Abnormal amounts of spinal fluid in the brain may lead to changes in the CSF itself. Metabolites may accumulate in the CSF during hydrocephalus. Protein levels in the CSF may be altered by the underlying cause of the hydrocephalus. For example, after an IVH, protein levels may be very elevated. If the hydrocephalus damages the ependymal cells lining the ventricles, the CSF may flow out of the ventricles into the periventricular white matter. CSF production may or may not decrease as intracranial pressure increases. As intracranial pressure increases, reabsorption of CSF may increase assuming that the arachnoid villi are functional.

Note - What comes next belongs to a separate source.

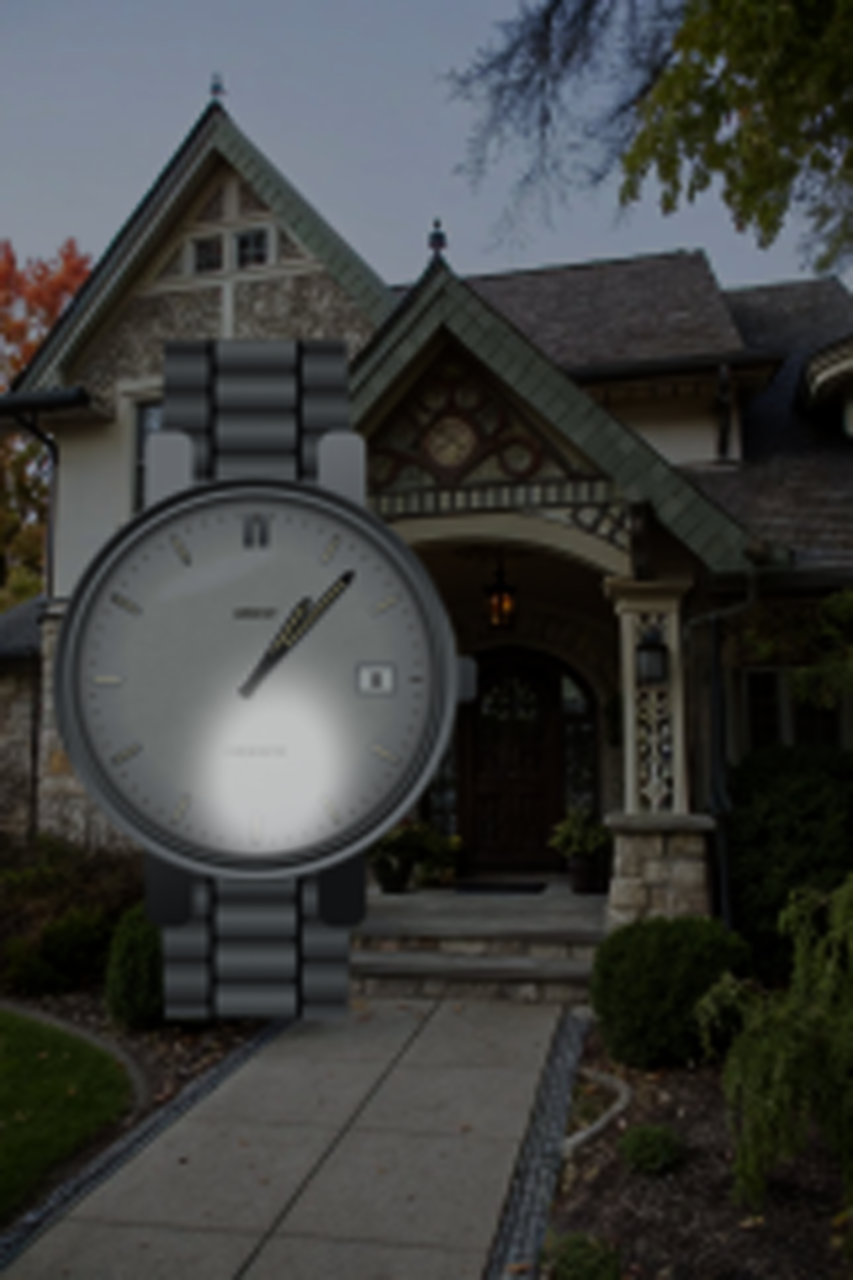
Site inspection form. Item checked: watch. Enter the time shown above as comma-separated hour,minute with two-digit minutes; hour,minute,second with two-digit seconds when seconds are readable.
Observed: 1,07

The white matter surrounding the enlarged ventricles is called the periventricular white matter. As the ventricles dilate, the white matter may become compressed, saturated with CSF, and possibly damaged. Periventricular leukomalacia may result from ischemia to affected white matter. The corpus callosum may also become thinned.

The myelination process may also be delayed in children with hydrocephalus. Myelination occurs in a stepwise fashion during development. If one step is interrupted, it cannot occur at a later time, and this prevents subsequent steps in the overall process.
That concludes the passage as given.